What you are paying here is for the company to take your monthly payment and negotiate a settlement of your debts for less than what you owe. This is a trading strategy with a payment plan. There will be a 1099 tax bill after these accounts are settled, so prepare for that too. You can then pause and read the fine print I found in an ad:
“Clients who make all of their monthly program deposits pay approximately 70-75% of their originally enrolled debts for 24 to 60 months. Not all clients are able to complete their program for various reasons, including their ability to save sufficient funds. Our Estimates are based on past results, which will vary based on your specific enrolled creditors and the terms of your individual program. We do not guarantee that your debts will be resolved by a specific amount or percentage or within a specific period of time. Make monthly payments to the creditors or provide tax, bankruptcy, accounting or legal advice or credit repair services. The company does not offer debt settlement services in all states and fees may vary from state to state. In some states, we may recommend a Trusted business partner who can provide you with alternative debt relief services. Comu See a tax professional to discuss the potential tax consequences of a less than full balance debt resolution. ion. Read and understand all program materials before enrolling. Using debt settlement services will likely negatively affect your creditworthiness, may result in you being liable to collections or being sued by creditors or collectors, and may increase the outstanding balances of your enrolled accounts due to the accrual of fees and interest. However, the negotiated settlements we obtain on your behalf settle the entire account, including all increased fees and interest. “
This means that your savings are a nominal discount of 25% to 30% of your debts after paying company fees and costs to maintain that account for you. In the meantime, they can’t keep interest from piling up, or from creditors redoubling their efforts or even suing. This could increase your costs over time and still cause you to go bankrupt. So maybe you can save time and money by considering the last option.
There are two chapters of the Bankruptcy Code that anyone may want to file. Chapter 7 bankruptcy is a liquidation case where you don’t have money to make a payment plan. The other is a Chapter 13 bankruptcy case, which is a 5-year repayment plan case. Let’s compare a bankrupt payment plan to the plans just mentioned.
Let’s level the playing field so that you have enough information to make an informed decision for yourself.
In reality, it is extremely difficult to pin down the total cost of these debt relief plans because interest continues to grow as you create an account for the company to use to negotiate a discount. What’s worse is that the discount they get will likely be higher than the one you will see because there is an offset in their fees for the service.

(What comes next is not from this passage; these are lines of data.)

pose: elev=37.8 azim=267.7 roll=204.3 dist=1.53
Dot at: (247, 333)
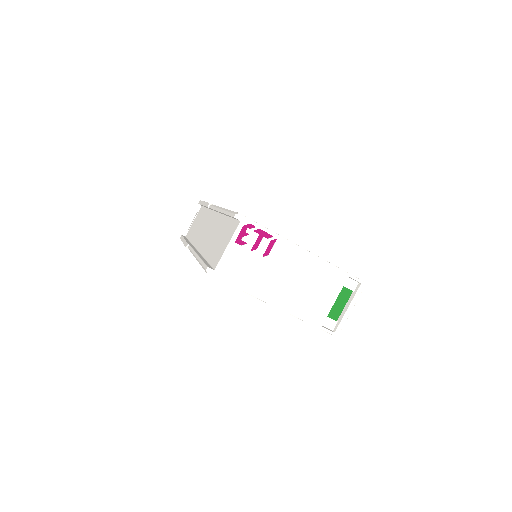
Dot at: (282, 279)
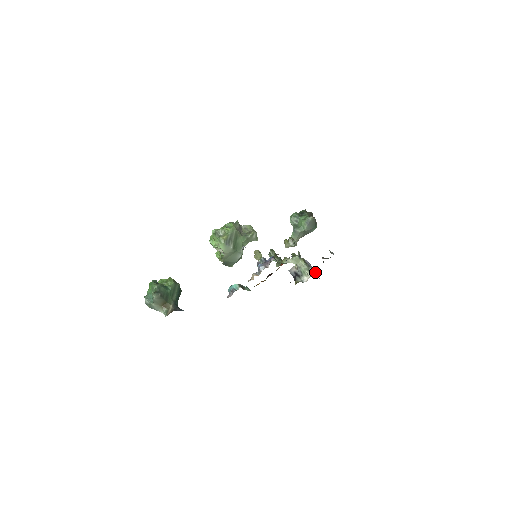
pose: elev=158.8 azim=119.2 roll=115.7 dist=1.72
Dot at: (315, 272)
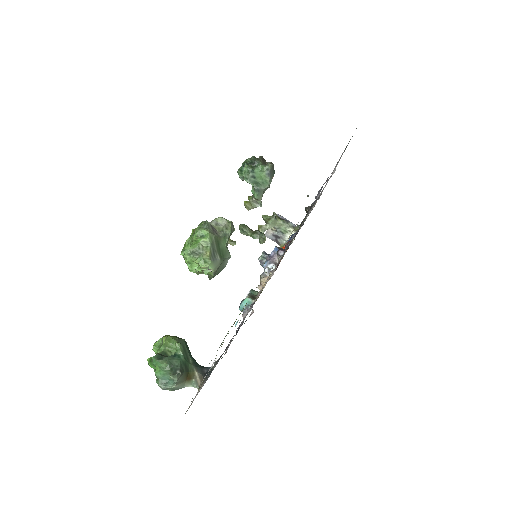
Dot at: occluded
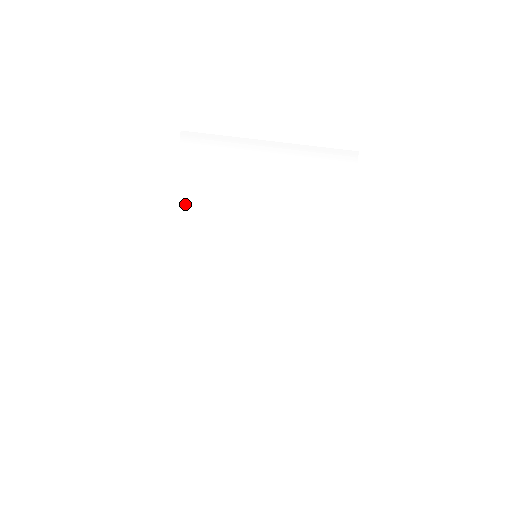
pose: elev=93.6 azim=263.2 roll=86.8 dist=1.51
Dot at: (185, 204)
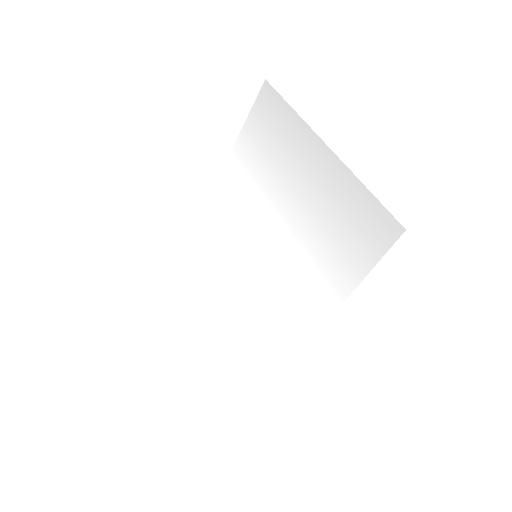
Dot at: (237, 161)
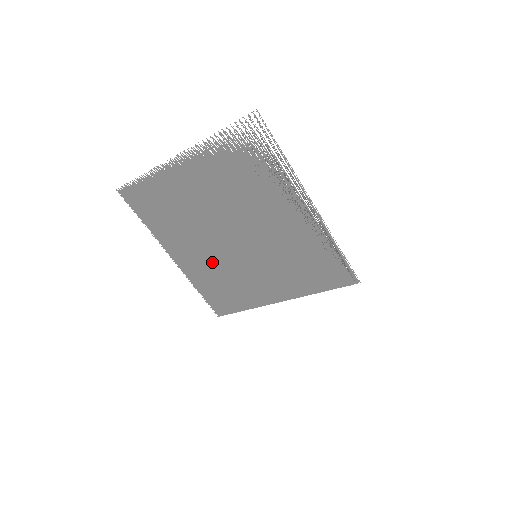
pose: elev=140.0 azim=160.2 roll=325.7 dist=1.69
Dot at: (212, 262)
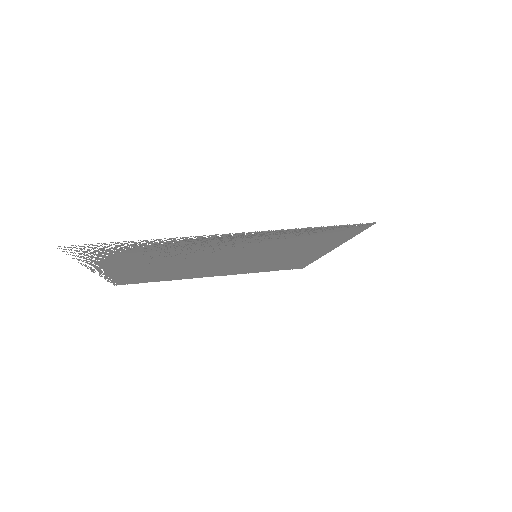
Dot at: (237, 267)
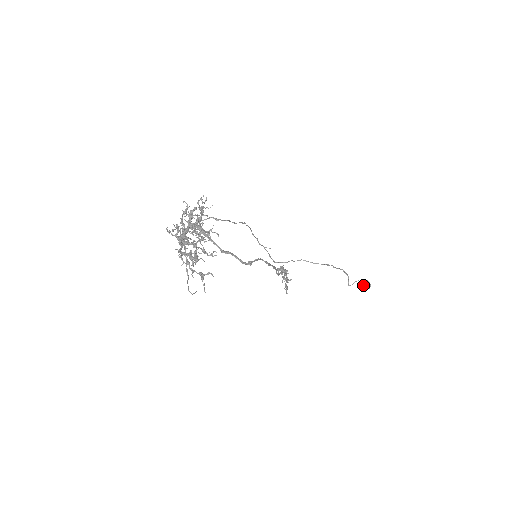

In the event of bankruptcy, fees and costs are set and included in the monthly payment. For those same $ 30k of debt, and adding 11% of the trustee’s fees and the average of $ 5k of attorney’s fees, and even discounting the debt by 30%, you will get a monthly payment of $ 470.00 per month for 60 months for a total cost of only $ 28,200.00 for a Chapter 13 case.
Bankruptcy offers protection against creditors by invoking Automatic Stay, which is a court order that prevents creditors from filing lawsuits against you or otherwise attempting to collect while making your payments under Chapter 13 of the Bankruptcy Code. Other benefits include preventing interest from accruing on unsecured debt (i.e. credit cards), and there are no income tax consequences for debts canceled in bankruptcy. Oh, and did you know that credit scores really do improve when you’re on a repayment plan case? They do. How much are you willing to pay to speed up your debt-free date, and do you really understand the price you’ll pay?